Task prompt -> Your answer should hold exactly the lines below from the line with "de septiembre del 2016 12:00." through the line with "Grenzfeststellung", both included, and no pictures at all.

Data listing ->
┄┄┄┄┄┄

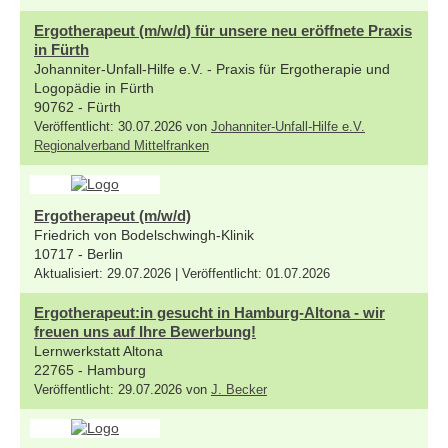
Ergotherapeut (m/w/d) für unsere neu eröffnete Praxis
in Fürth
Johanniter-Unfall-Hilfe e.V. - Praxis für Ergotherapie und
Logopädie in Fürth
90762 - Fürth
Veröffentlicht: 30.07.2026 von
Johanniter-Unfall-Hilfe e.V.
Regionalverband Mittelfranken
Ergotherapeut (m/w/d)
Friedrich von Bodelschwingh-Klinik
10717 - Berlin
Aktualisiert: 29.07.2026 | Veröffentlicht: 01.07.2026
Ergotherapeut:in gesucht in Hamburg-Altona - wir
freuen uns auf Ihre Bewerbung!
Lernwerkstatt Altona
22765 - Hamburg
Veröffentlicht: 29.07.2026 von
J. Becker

┄┄┄┄┄┄

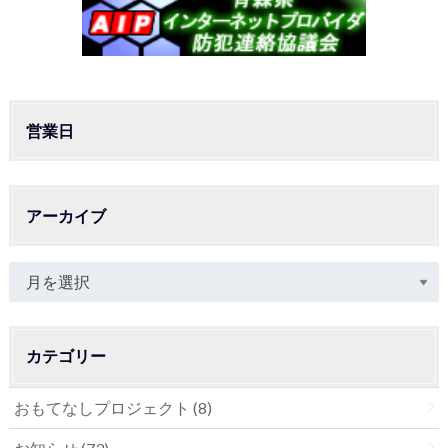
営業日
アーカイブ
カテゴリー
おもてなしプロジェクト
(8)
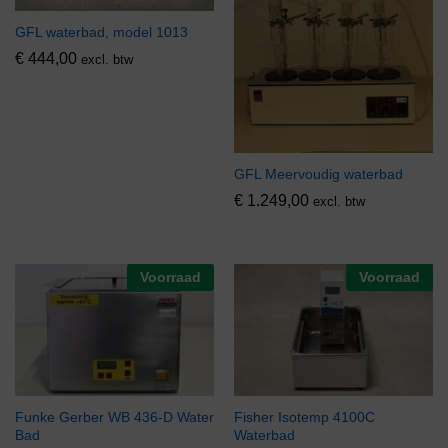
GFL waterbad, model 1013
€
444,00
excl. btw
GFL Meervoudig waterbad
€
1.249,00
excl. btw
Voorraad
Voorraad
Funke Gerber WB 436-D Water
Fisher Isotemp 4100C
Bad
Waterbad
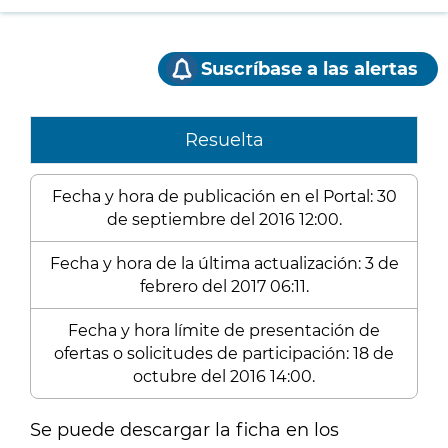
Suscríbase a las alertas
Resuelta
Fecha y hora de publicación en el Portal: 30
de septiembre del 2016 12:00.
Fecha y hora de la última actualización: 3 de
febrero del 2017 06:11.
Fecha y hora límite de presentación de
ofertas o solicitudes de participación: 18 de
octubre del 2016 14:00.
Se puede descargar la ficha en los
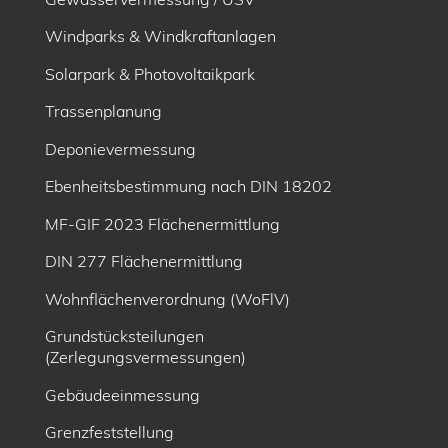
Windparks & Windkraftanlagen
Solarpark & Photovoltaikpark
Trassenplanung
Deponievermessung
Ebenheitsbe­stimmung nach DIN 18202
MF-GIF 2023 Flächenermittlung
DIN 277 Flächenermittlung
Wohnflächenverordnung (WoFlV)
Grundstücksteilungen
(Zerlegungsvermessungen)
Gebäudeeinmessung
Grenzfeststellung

┄┄┄┄┄┄

Answer to this problem ->
de septiembre del 2016 12:00.
Fecha y hora de la última actualización: 3 de
febrero del 2017 06:11.
Fecha y hora límite de presentación de
ofertas o solicitudes de participación: 18 de
octubre del 2016 14:00.
Se puede descargar la ficha en los
Windparks & Windkraftanlagen
Solarpark & Photovoltaikpark
Trassenplanung
Deponievermessung
Ebenheitsbe­stimmung nach DIN 18202
MF-GIF 2023 Flächenermittlung
DIN 277 Flächenermittlung
Wohnflächenverordnung (WoFlV)
Grundstücksteilungen
(Zerlegungsvermessungen)
Gebäudeeinmessung
Grenzfeststellung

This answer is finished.